=== Listed entries ===
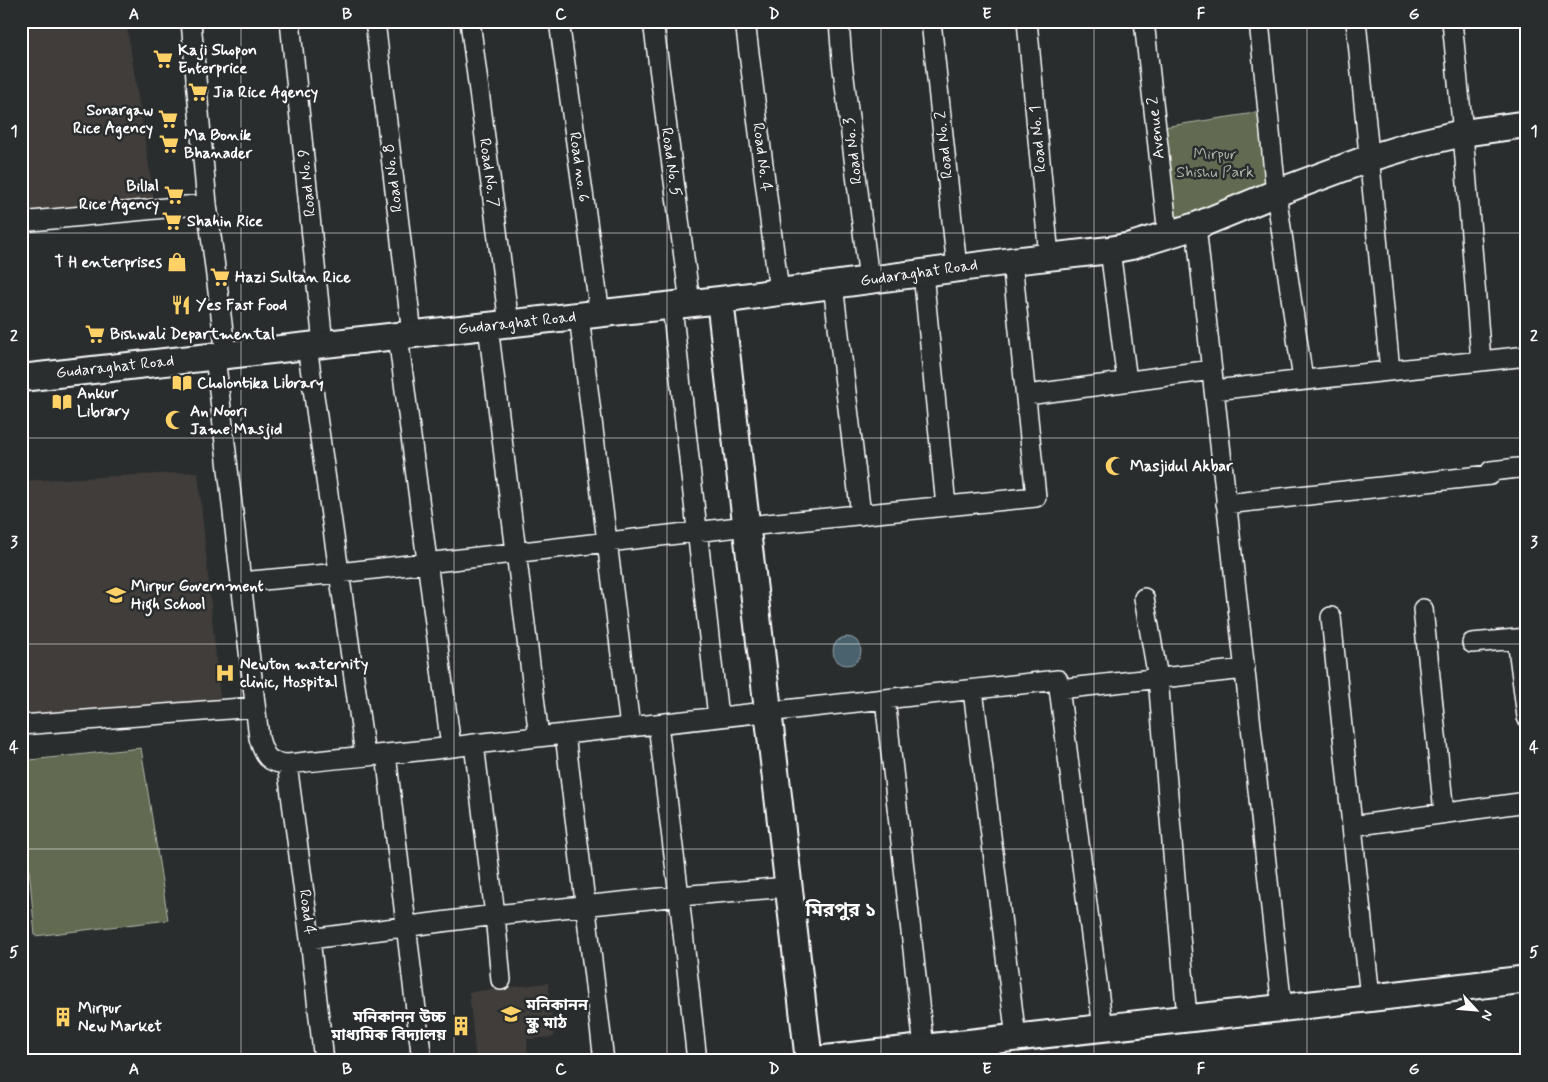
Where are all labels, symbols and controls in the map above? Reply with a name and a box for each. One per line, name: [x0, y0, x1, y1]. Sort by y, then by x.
text: A: [129, 4, 139, 25]
text: B: [342, 4, 352, 25]
text: C: [555, 4, 567, 25]
text: D: [768, 4, 780, 25]
text: E: [982, 4, 992, 25]
text: F: [1197, 4, 1206, 25]
text: G: [1409, 4, 1420, 25]
place label: Kaji Shopon Enterprice: [178, 40, 257, 79]
supermarket icon: Kaji Shopon Enterprice: [152, 48, 174, 70]
supermarket icon: Jia Rice Agency: [187, 81, 209, 103]
place label: Jia Rice Agency: [213, 82, 319, 104]
street label: Avenue 2: [1142, 96, 1170, 160]
place label: Sonargaw Rice Agency: [73, 100, 154, 140]
street label: Road No. 1: [1025, 105, 1051, 173]
supermarket icon: Sonargaw Rice Agency: [157, 108, 179, 130]
street label: Road No. 2: [930, 110, 958, 180]
street label: Road No. 3: [838, 116, 868, 186]
text: 1: [10, 121, 18, 142]
street label: Road No. 4: [747, 121, 777, 193]
text: 1: [1530, 121, 1538, 142]
place label: Ma Bonik Bhanader: [184, 125, 252, 164]
street label: Road No. 5: [656, 126, 686, 198]
street label: Road no. 6: [564, 131, 594, 203]
supermarket icon: Ma Bonik Bhanader: [158, 133, 180, 155]
street label: Road No. 7: [474, 137, 504, 209]
street label: Road No. 8: [378, 142, 408, 214]
park label: Mirpur Shishu Park: [1176, 144, 1254, 183]
street label: Road No. 9: [293, 148, 321, 218]
place label: Billal Rice Agency: [79, 176, 159, 216]
supermarket icon: Billal Rice Agency: [163, 184, 185, 206]
supermarket icon: Shahin Rice: [161, 210, 183, 232]
place label: Shahin Rice: [187, 211, 263, 232]
shop icon: T H enterprises: [166, 251, 188, 273]
place label: T H enterprises: [54, 252, 163, 273]
street label: Gudaraghat Road: [859, 254, 979, 292]
supermarket icon: Hazi Sultan Rice: [209, 266, 231, 288]
place label: Hazi Sultan Rice: [235, 267, 351, 288]
restaurant icon: Yes Fast Food: [170, 294, 192, 316]
place label: Yes Fast Food: [196, 295, 287, 316]
street label: Gudaraghat Road: [457, 306, 577, 340]
supermarket icon: Bishwali Departmental: [84, 323, 106, 345]
place label: Bishwali Departmental: [110, 324, 275, 345]
text: 2: [10, 326, 18, 347]
text: 2: [1530, 326, 1538, 347]
street label: Gudaraghat Road: [55, 350, 175, 384]
library icon: Cholontika Library: [171, 372, 193, 394]
place label: Cholontika Library: [197, 373, 324, 394]
place label: Ankur Library: [77, 383, 130, 422]
library icon: Ankur Library: [51, 391, 73, 413]
place label: An Noori Jame Masjid: [190, 401, 282, 440]
mosque icon: An Noori Jame Masjid: [164, 409, 186, 431]
mosque icon: Masjidul Akbar: [1104, 455, 1126, 477]
place label: Masjidul Akbar: [1130, 456, 1233, 477]
text: 3: [10, 532, 18, 553]
text: 3: [1530, 532, 1538, 553]
place label: Mirpur Government High School: [131, 576, 264, 617]
school or university icon: Mirpur Government High School: [105, 584, 127, 606]
place label: Newton maternity clinic, Hospital: [240, 654, 369, 693]
hospital icon: Newton maternity clinic, Hospital: [214, 662, 236, 684]
text: 4: [9, 737, 19, 758]
text: 4: [1529, 737, 1539, 758]
street label: Road 4: [294, 888, 320, 936]
district label: মিরপুর ১: [805, 898, 876, 923]
text: 5: [9, 942, 19, 963]
text: 5: [1529, 942, 1539, 963]
north arrow: [1450, 984, 1500, 1034]
place label: মনিকানন স্কুল মাঠ: [525, 995, 589, 1034]
place label: Mirpur New Market: [78, 998, 162, 1037]
school or university icon: মনিকানন স্কুল মাঠ: [500, 1003, 522, 1025]
building icon: Mirpur New Market: [52, 1006, 74, 1028]
place label: মনিকানন উচ্চ মাধ্যমিক বিদ্যালয়: [330, 1007, 447, 1046]
text: N: [1477, 1007, 1497, 1023]
building icon: মনিকানন উচ্চ মাধ্যমিক বিদ্যালয়: [450, 1015, 472, 1037]
text: A: [129, 1059, 139, 1080]
text: B: [342, 1059, 352, 1080]
text: C: [555, 1059, 567, 1080]
text: D: [768, 1059, 780, 1080]
text: E: [982, 1059, 992, 1080]
text: F: [1197, 1059, 1206, 1080]
text: G: [1409, 1059, 1420, 1080]

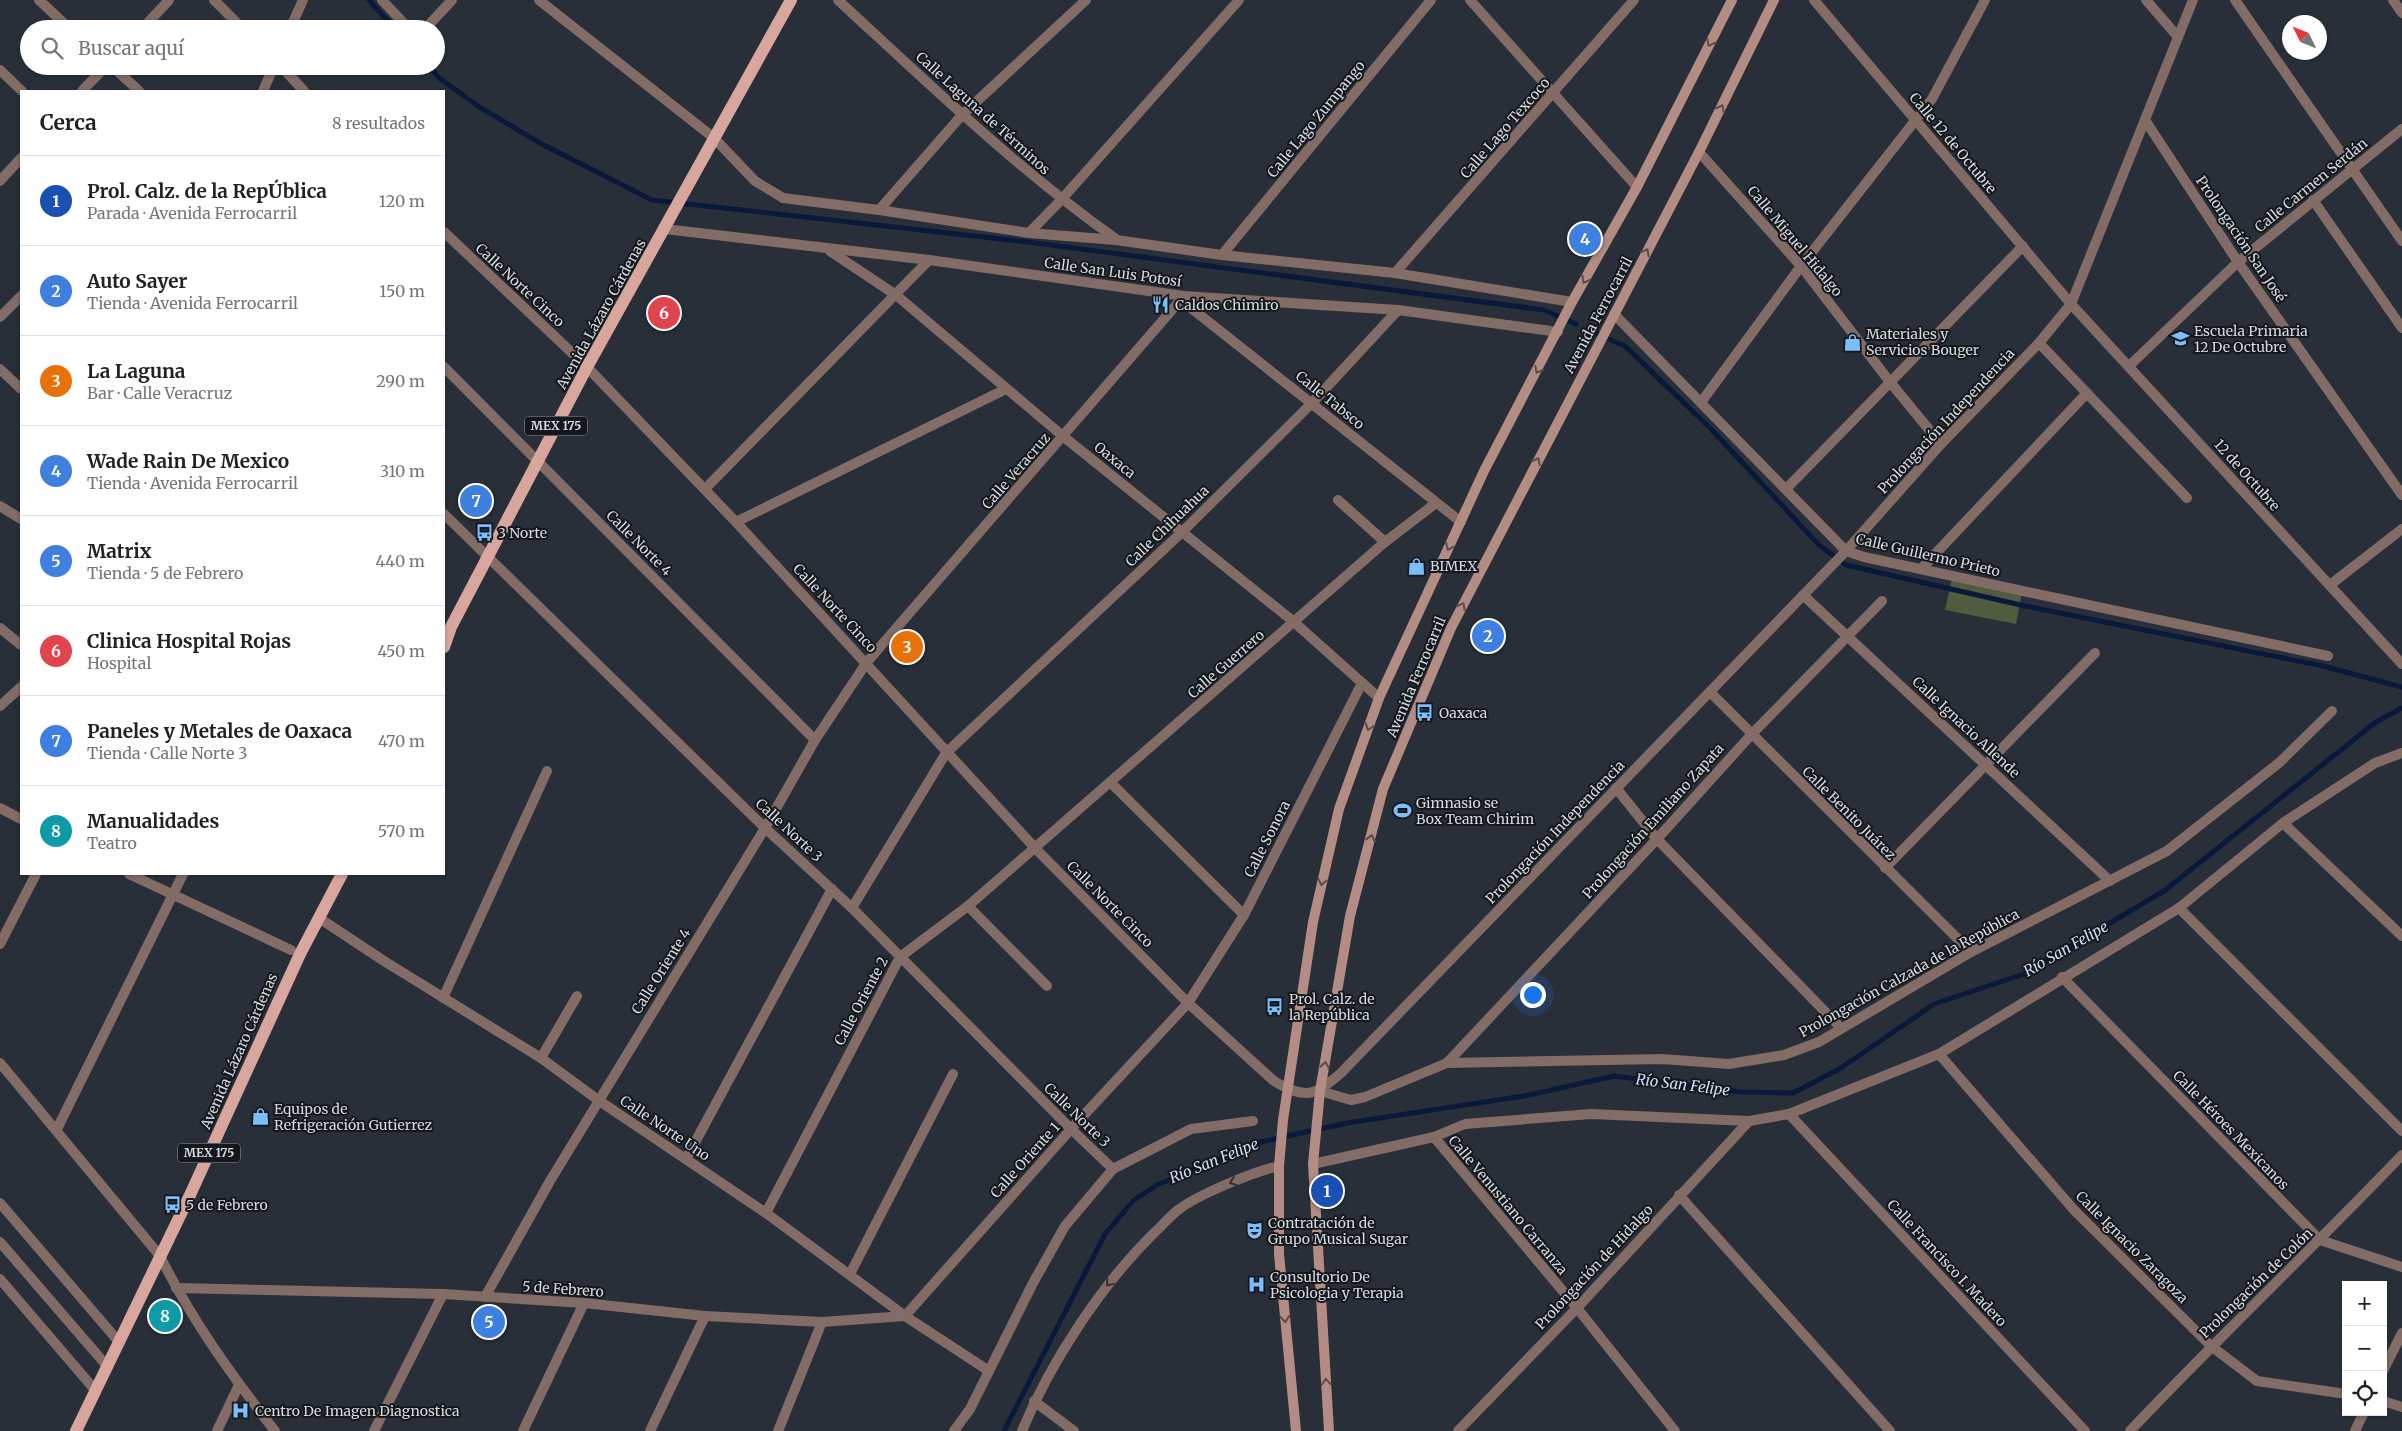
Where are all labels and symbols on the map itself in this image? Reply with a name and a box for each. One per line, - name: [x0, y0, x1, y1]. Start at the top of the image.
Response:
- north arrow: [2282, 15, 2327, 60]
- one-way arrow: [1706, 38, 1716, 47]
- street label: Calle Laguna de Términos: [912, 48, 1054, 178]
- street label: Calle Lago Zumpango: [1263, 57, 1369, 181]
- street label: Calle Lago Texcoco: [1456, 74, 1554, 182]
- street label: Calle 12 de Octubre: [1906, 89, 2000, 197]
- one-way arrow: [1715, 104, 1725, 113]
- street label: Calle Carmen Serdán: [2251, 134, 2371, 236]
- street label: Prolongación San José: [2192, 172, 2290, 306]
- street label: Calle Miguel Hidalgo: [1743, 182, 1847, 300]
- pin: 4: [1569, 220, 1601, 258]
- street label: Avenida Lázaro Cárdenas: [552, 236, 650, 393]
- street label: Calle Norte Cinco: [472, 239, 568, 331]
- one-way arrow: [1640, 248, 1650, 257]
- street label: Calle San Luis Potosí: [1043, 253, 1183, 291]
- street label: Avenida Ferrocarril: [1559, 253, 1637, 377]
- one-way arrow: [1581, 275, 1591, 284]
- pin: 6: [648, 294, 680, 332]
- restaurant icon: Caldos Chimiro: [1151, 295, 1171, 315]
- place label: Caldos Chimiro: [1175, 296, 1278, 314]
- place label: Escuela Primaria 12 De Octubre: [2194, 322, 2308, 356]
- place label: Materiales y Servicios Bouger: [1866, 325, 1979, 359]
- school or university icon: Escuela Primaria 12 De Octubre: [2170, 329, 2190, 349]
- shop icon: Materiales y Servicios Bouger: [1842, 332, 1862, 352]
- street label: Prolongación Independencia: [1874, 344, 2019, 498]
- one-way arrow: [1534, 365, 1544, 374]
- street label: Calle Tabsco: [1292, 367, 1368, 433]
- road number: MEX 175: [525, 416, 587, 436]
- street label: Calle Veracruz: [978, 429, 1054, 513]
- street label: 12 de Octubre: [2210, 435, 2284, 515]
- street label: Oaxaca: [1091, 438, 1140, 482]
- one-way arrow: [1531, 458, 1541, 467]
- street label: Calle Chihuahua: [1121, 481, 1213, 570]
- pin: 7: [460, 482, 492, 520]
- street label: Calle Norte 4: [602, 506, 676, 580]
- bus stop icon: 3 Norte: [474, 523, 494, 543]
- place label: 3 Norte: [498, 524, 547, 542]
- street label: Calle Guillermo Prieto: [1854, 530, 2002, 580]
- one-way arrow: [1445, 542, 1456, 551]
- shop icon: BIMEX: [1406, 556, 1426, 576]
- place label: BIMEX: [1430, 557, 1477, 575]
- street label: Calle Norte Cinco: [789, 560, 881, 656]
- one-way arrow: [1456, 602, 1466, 611]
- street label: Avenida Ferrocarril: [1382, 613, 1450, 741]
- pin: 2: [1472, 617, 1504, 655]
- street label: Calle Guerrero: [1184, 626, 1268, 702]
- pin: 3: [891, 628, 923, 666]
- street label: Calle Ignacio Allende: [1908, 672, 2024, 782]
- bus stop icon: Oaxaca: [1415, 703, 1435, 723]
- place label: Oaxaca: [1439, 704, 1488, 722]
- one-way arrow: [1365, 722, 1375, 731]
- street label: Prolongación Emiliano Zapata: [1578, 739, 1728, 902]
- street label: Prolongación Independencia: [1482, 756, 1629, 908]
- street label: Calle Benito Juárez: [1798, 762, 1900, 864]
- street label: Calle Norte 3: [752, 794, 826, 866]
- place label: Gimnasio se Box Team Chirim: [1416, 794, 1534, 828]
- street label: Calle Sonora: [1240, 797, 1294, 880]
- sports icon: Gimnasio se Box Team Chirim: [1392, 801, 1412, 821]
- one-way arrow: [1365, 834, 1375, 842]
- street label: Calle Norte Cinco: [1063, 857, 1157, 951]
- one-way arrow: [1317, 878, 1328, 887]
- street label: Prolongación Calzada de la República: [1796, 905, 2023, 1041]
- water label: Río San Felipe: [2020, 916, 2112, 981]
- street label: Calle Oriente 4: [627, 924, 695, 1017]
- street label: Calle Oriente 2: [830, 954, 892, 1048]
- street label: Avenida Lázaro Cárdenas: [196, 970, 282, 1133]
- your location: [1520, 982, 1546, 1008]
- place label: Prol. Calz. de la República: [1289, 990, 1375, 1024]
- bus stop icon: Prol. Calz. de la República: [1265, 997, 1285, 1017]
- one-way arrow: [1319, 1061, 1329, 1070]
- street label: Calle Héroes Mexicanos: [2169, 1066, 2293, 1194]
- water label: Río San Felipe: [1635, 1069, 1732, 1100]
- street label: Calle Norte 3: [1040, 1079, 1114, 1151]
- street label: Calle Norte Uno: [617, 1091, 713, 1165]
- place label: Equipos de Refrigeración Gutierrez: [274, 1100, 432, 1134]
- shop icon: Equipos de Refrigeración Gutierrez: [250, 1107, 270, 1127]
- street label: Calle Oriente 1: [986, 1118, 1064, 1202]
- street label: Calle Venustiano Carranza: [1444, 1132, 1572, 1279]
- water label: Río San Felipe: [1166, 1134, 1262, 1187]
- road number: MEX 175: [178, 1144, 240, 1162]
- pin: 1: [1311, 1172, 1343, 1210]
- one-way arrow: [1229, 1176, 1238, 1186]
- street label: Calle Ignacio Zaragoza: [2072, 1187, 2192, 1307]
- bus stop icon: 5 de Febrero: [162, 1195, 182, 1215]
- place label: 5 de Febrero: [186, 1196, 268, 1214]
- street label: Calle Francisco I. Madero: [1883, 1196, 2011, 1330]
- street label: Prolongación de Hidalgo: [1531, 1201, 1657, 1333]
- place label: Contratación de Grupo Musical Sugar: [1268, 1214, 1408, 1248]
- theatre icon: Contratación de Grupo Musical Sugar: [1244, 1221, 1264, 1241]
- street label: Prolongación de Colón: [2196, 1224, 2316, 1342]
- place label: Consultorio De Psicologia y Terapia: [1270, 1268, 1404, 1302]
- hospital icon: Consultorio De Psicologia y Terapia: [1246, 1275, 1266, 1295]
- street label: 5 de Febrero: [522, 1277, 604, 1301]
- one-way arrow: [1106, 1278, 1115, 1287]
- pin: 8: [149, 1297, 181, 1335]
- pin: 5: [473, 1303, 505, 1341]
- one-way arrow: [1280, 1315, 1291, 1323]
- one-way arrow: [1321, 1378, 1332, 1386]
- hospital icon: Centro De Imagen Diagnostica: [231, 1401, 251, 1421]
- place label: Centro De Imagen Diagnostica: [255, 1402, 460, 1420]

=== What this task involves ===
Using the listing, filter for "Contratación" and return the matching lines.

=== Response ===
- place label: Contratación de Grupo Musical Sugar: [1268, 1214, 1408, 1248]
- theatre icon: Contratación de Grupo Musical Sugar: [1244, 1221, 1264, 1241]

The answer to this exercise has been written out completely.